President Bush says he is displeased with Russia and China for vetoing U.N. sanctions against Zimbabwe's government.  Mr. Bush's criticism was echoed on Capitol Hill, where the Senate Foreign Relations Subcommittee on African Affairs held a hearing Tuesday. VOA's Michael Bowman reports.

Fallout from last week's U.N. vote on Zimbabwe continues to echo in Washington. The proposed sanctions against Harare would have included an arms embargo and a travel ban on President Robert Mugabe and his political allies.  Mr. Mugabe has been the subject of sharp international criticism over the recent presidential run off election which has been described as a "sham."

Speaking at the subcommittee hearing, Senator John Kerry of Massachusetts expressed dismay over the international community's failure to present a unified front in response to developments in Zimbabwe.

"For months now, Mugabe's thugs have been savaging opposition politicians and members of the party. And Mugabe had the audacity to say to the world, 'what do I care about an election - an X on a ballot means nothing against the power of a gun.' And against all of this, where are we? Where is the world? China and Russia get to veto this [sanctions proposal] and walk away, and there is no outrage?," he said.

China says it wants to give more time for dialogue and negotiation before resorting to punitive measures against Zimbabwe, while Russia says the Security Council would have overstepped its responsibilities had the resolution been approved.

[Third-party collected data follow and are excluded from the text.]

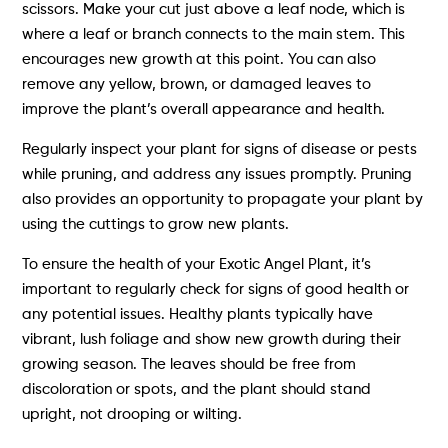
scissors. Make your cut just above a leaf node, which is
where a leaf or branch connects to the main stem. This
encourages new growth at this point. You can also
remove any yellow, brown, or damaged leaves to
improve the plant’s overall appearance and health.
Regularly inspect your plant for signs of disease or pests
while pruning, and address any issues promptly. Pruning
also provides an opportunity to propagate your plant by
using the cuttings to grow new plants.
To ensure the health of your Exotic Angel Plant, it’s
important to regularly check for signs of good health or
any potential issues. Healthy plants typically have
vibrant, lush foliage and show new growth during their
growing season. The leaves should be free from
discoloration or spots, and the plant should stand
upright, not drooping or wilting.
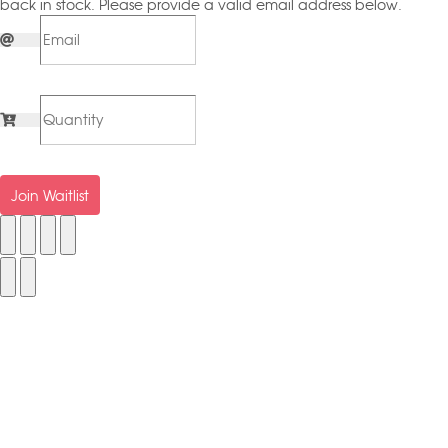
back in stock. Please provide a valid email address below.
Join Waitlist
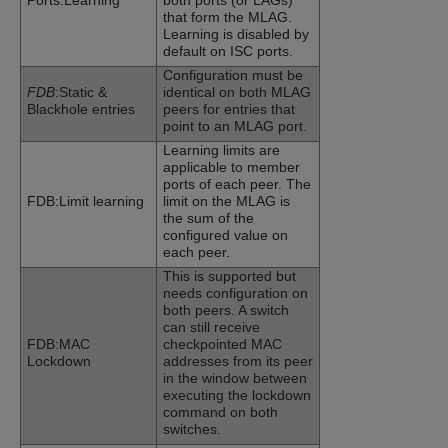
Ports:Learning
both ports (or LAGs)
that form the MLAG.
Learning is disabled by
default on ISC ports.
Configuration must be
FDB
:Static &
identical on both MLAG
Blackhole entries
peers for entries that
point to an MLAG port.
Learning limits are
applicable to member
ports of each peer. The
FDB:Limit learning
limit on the MLAG is
the sum of the
configured value on
each peer.
This is supported but
needs configuration on
both peers. A switch
can still receive
FDB:MAC
checkpointed MAC
Lockdown
addresses from its peer
in the window between
executing the lockdown
command on both
switches.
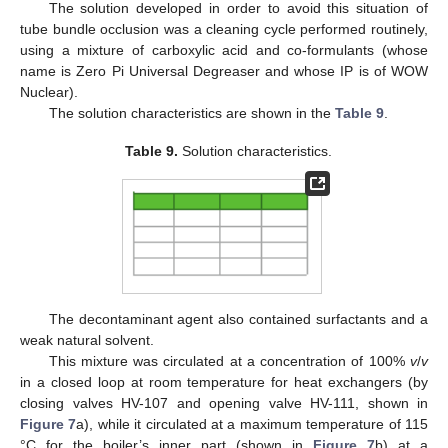
The solution developed in order to avoid this situation of
tube bundle occlusion was a cleaning cycle performed routinely,
using a mixture of carboxylic acid and co-formulants (whose
name is Zero Pi Universal Degreaser and whose IP is of WOW
Nuclear).
The solution characteristics are shown in the
Table 9
.
Table 9.
Solution characteristics.
The decontaminant agent also contained surfactants and a
weak natural solvent.
This mixture was circulated at a concentration of 100%
v
/
v
in a closed loop at room temperature for heat exchangers (by
closing valves HV-107 and opening valve HV-111, shown in
Figure 7
a), while it circulated at a maximum temperature of 115
°C for the boiler’s inner part (shown in
Figure 7
b) at a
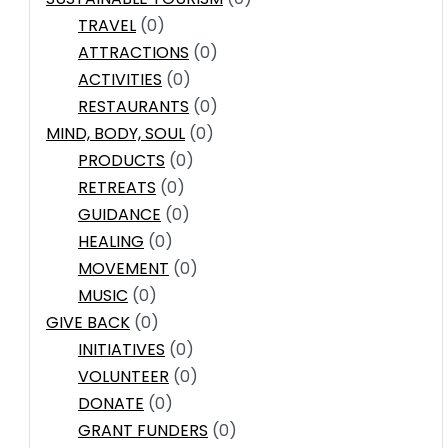
TRAVEL
(0)
ATTRACTIONS
(0)
ACTIVITIES
(0)
RESTAURANTS
(0)
MIND, BODY, SOUL
(0)
PRODUCTS
(0)
RETREATS
(0)
GUIDANCE
(0)
HEALING
(0)
MOVEMENT
(0)
MUSIC
(0)
GIVE BACK
(0)
INITIATIVES
(0)
VOLUNTEER
(0)
DONATE
(0)
GRANT FUNDERS
(0)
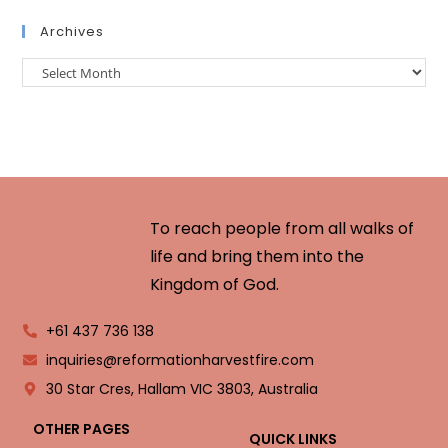
Archives
To reach people from all walks of
life and bring them into the
Kingdom of God.
+61 437 736 138
inquiries@reformationharvestfire.com
30 Star Cres, Hallam VIC 3803, Australia
OTHER PAGES
QUICK LINKS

Testifying at the hearing, Assistant Secretary of State for African Affairs, Jendayi Frazer said the U.S. position on the crisis in Zimbabwe is clear. "The United States does not and will not accept the legitimacy of any process that does not reflect the will of the Zimbabwean people," she said.

Frazer said the United States will work to isolate the Mugabe regime, strengthen its own sanctions against Harare and urge other nations to do likewise, and encourage regional mediation to end the standoff between Zimbabwe's government and the opposition.

She added, with their Security Council votes, Russia and China have helped "enable" Mugabe to continue his disastrous rule, and missed an opportunity to exercise leadership in Africa. "They need to look at the Zimbabwean government as one in which the people have largely rejected that leadership. And so a new day is coming in Zimbabwe, and China would want to be on the right side of the forces of democratic change," he said.

But Senator Kerry took issue with Frazer's optimistic prediction of a new day coming to Zimbabwe. He questioned the likelihood of negotiations and mediation to yield a positive outcome when President Mugabe has already shown his willingness to resort to any tactic necessary to cling to power. Frazer replied that Zimbabwe's people also have a role to play in determining their country's future, and in particular pointed to moderate members of Zimbabwe's ruling party, who she said must look beyond President Mugabe's personal ambitions.